Auch Biach verwies auf den zu erwartenden Mehraufwand. Er warnte aber davor, Mittel aus anderen Bereichen des Gesundheitssystems umzuschichten. Der Hauptverbands-Chef sprach sich klar für ein Mischsystem aus: "Nur ein Mischsystem aus Steuern und Abgaben kann das stemmen", sagte er zum erwarteten Mehraufwand.

Die Sozialversicherungen alleine könnten jedenfalls nicht für die Finanzierung aufkommen. Denn das Sozialversicherungssystem sei ein beitragsabhängiges System - und damit an die Lohnsummen gekoppelt. Eine Überwälzung auf die Versicherungsseite alleine würde die Arbeitskosten überfordern und verteuern, warnte Biach. Auf der anderen Seite würde ein rein steuerfinanziertes System Bund und Länder überfordern - mit der Gefahr, die Schulden überzustrapazieren.
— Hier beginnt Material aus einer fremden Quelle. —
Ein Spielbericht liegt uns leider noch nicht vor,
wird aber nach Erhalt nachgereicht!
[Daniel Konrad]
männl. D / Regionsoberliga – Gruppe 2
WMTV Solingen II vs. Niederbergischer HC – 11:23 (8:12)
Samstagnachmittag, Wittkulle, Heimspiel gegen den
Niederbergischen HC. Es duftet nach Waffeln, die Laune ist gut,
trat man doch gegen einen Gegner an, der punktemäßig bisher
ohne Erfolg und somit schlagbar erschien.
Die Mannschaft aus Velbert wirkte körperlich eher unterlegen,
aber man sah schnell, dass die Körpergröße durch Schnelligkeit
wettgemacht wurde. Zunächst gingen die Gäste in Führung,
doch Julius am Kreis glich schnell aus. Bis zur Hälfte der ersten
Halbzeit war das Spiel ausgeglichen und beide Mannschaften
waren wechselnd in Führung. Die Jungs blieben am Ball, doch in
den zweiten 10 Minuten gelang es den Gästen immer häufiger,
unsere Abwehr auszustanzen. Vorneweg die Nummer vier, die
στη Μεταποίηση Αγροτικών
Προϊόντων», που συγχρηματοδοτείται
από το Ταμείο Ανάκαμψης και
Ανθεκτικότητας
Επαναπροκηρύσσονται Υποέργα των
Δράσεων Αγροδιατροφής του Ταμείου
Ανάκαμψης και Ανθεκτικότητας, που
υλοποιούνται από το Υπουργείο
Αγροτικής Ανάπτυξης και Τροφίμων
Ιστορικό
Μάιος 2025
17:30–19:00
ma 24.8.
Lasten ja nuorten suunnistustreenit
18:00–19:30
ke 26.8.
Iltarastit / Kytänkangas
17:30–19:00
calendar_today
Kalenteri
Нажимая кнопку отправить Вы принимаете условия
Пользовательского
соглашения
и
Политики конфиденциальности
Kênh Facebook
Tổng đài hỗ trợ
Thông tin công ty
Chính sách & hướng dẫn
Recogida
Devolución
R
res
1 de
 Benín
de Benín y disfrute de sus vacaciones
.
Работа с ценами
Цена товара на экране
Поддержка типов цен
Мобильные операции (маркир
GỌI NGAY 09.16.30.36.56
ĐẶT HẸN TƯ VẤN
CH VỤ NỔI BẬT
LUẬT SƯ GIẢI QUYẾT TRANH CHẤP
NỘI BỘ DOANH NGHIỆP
"Menschen müssen gesund, fit gehalten werden"

Definiert habe man grundsätzliche Ziele, die für die künftige Ausgestaltung des Pflegesektors wichtig seien, so Biach. So gelte es einerseits, Pflege zu vermeiden: "Menschen müssen gesund, fit gehalten werden", es brauche eine "Koppelung" des Pflegesektors an das Gesundheitssystem. Und bei Pflegebedürftigen, Pflegepersonal sowie den Angehörigen, aber auch den Finanziers (also Staat und Sozialversicherungen) dürfe keine Angst vor dem Thema Pflege bestehen.

Der Hauptverband verwies auch darauf, dass Österreich im Europa-Vergleich mit rund 1,5 Prozent der Wirtschaftsleistung bisher verhältnismäßig geringe Ausgaben für die Langzeitpflege aufweise. Die europäischen Länder geben dafür zwischen 2,9 Prozent (Norwegen) und 0,12 Prozent (Griechenland) der Wirtschaftsleistung aus.